» WORK ITEM
Pull out every line in the listing below that contains the word "Bitcoin".

» Saved entries
▼

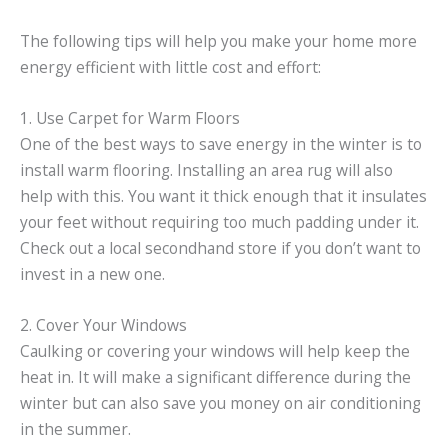
The following tips will help you make your home more
energy efficient with little cost and effort:
1. Use Carpet for Warm Floors
One of the best ways to save energy in the winter is to
install warm flooring. Installing an area rug will also
help with this. You want it thick enough that it insulates
your feet without requiring too much padding under it.
Check out a local secondhand store if you don’t want to
invest in a new one.
2. Cover Your Windows
Caulking or covering your windows will help keep the
heat in. It will make a significant difference during the
winter but can also save you money on air conditioning
in the summer.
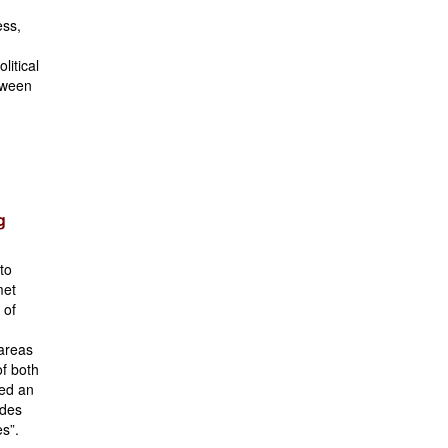
ess,
litical
etween
g
 to
met
 of
 areas
of both
ted an
udes
s”.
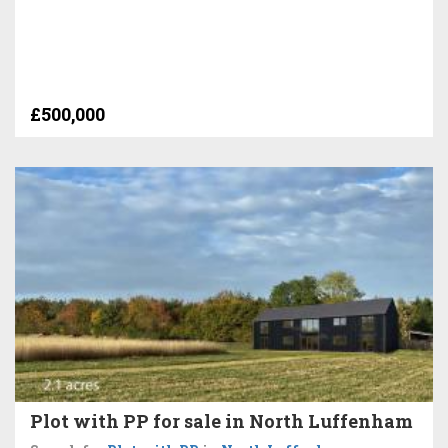
£500,000
Plot with PP for sale in North Luffenham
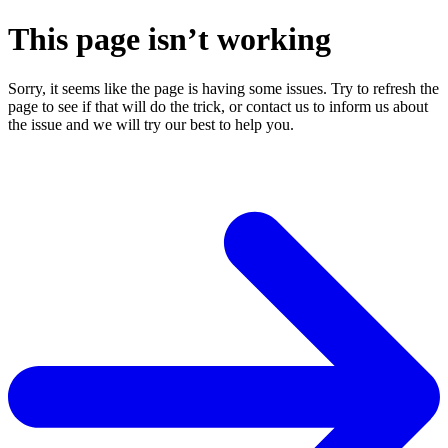
This page isn’t working
Sorry, it seems like the page is having some issues. Try to refresh the
page to see if that will do the trick, or contact us to inform us about
the issue and we will try our best to help you.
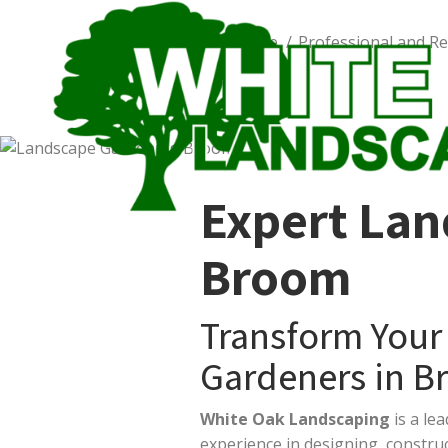
You are here:
Home
Worcestershire
Professional and Re
Expert Lan
Broom
Transform Your
Gardeners in B
White Oak Landscaping
is a le
experience in designing, constr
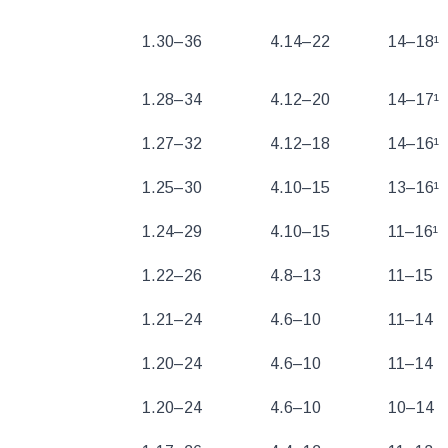
1.30–36
4.14–22
14–18¹
1.28–34
4.12–20
14–17¹
1.27–32
4.12–18
14–16¹
1.25–30
4.10–15
13–16¹
1.24–29
4.10–15
11–16¹
1.22–26
4.8–13
11–15
1.21–24
4.6–10
11–14
1.20–24
4.6–10
11–14
1.20–24
4.6–10
10–14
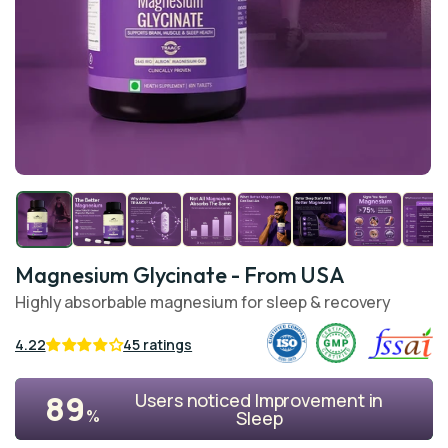
Open
O
media
me
1
2
in
in
modal
mo
Magnesium Glycinate
- From USA
Highly absorbable magnesium for sleep & recovery
4.22
45 ratings
89
Users noticed Improvement in
%
Sleep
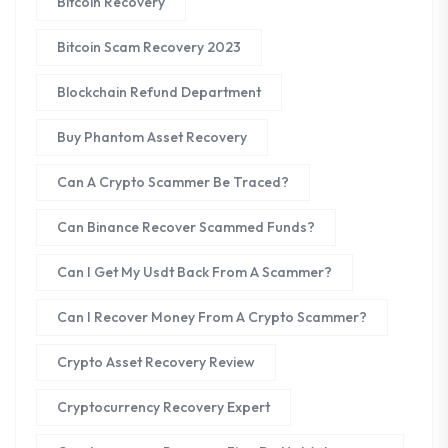
Bitcoin Recovery
Bitcoin Scam Recovery 2023
Blockchain Refund Department
Buy Phantom Asset Recovery
Can A Crypto Scammer Be Traced?
Can Binance Recover Scammed Funds?
Can I Get My Usdt Back From A Scammer?
Can I Recover Money From A Crypto Scammer?
Crypto Asset Recovery Review
Cryptocurrency Recovery Expert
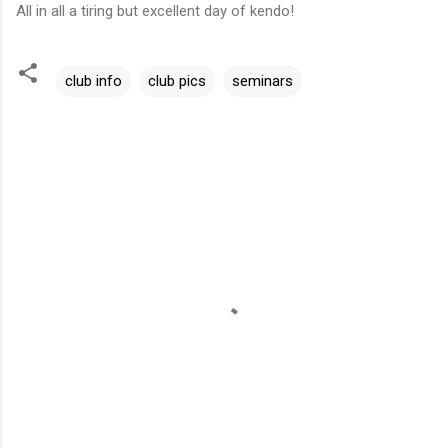
All in all a tiring but excellent day of kendo!
club info
club pics
seminars
C
o
m
m
e
n
t
s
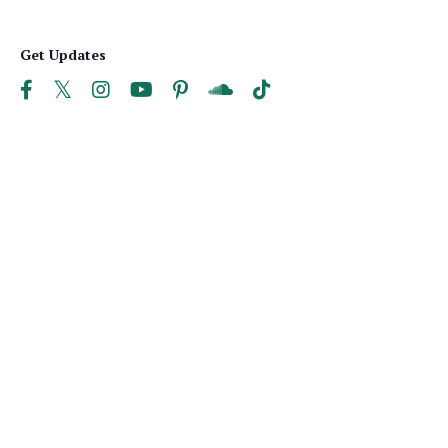
Get Updates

▲

» OUTPUT FOR THIS TASK
Bitcoin Recovery
Bitcoin Scam Recovery 2023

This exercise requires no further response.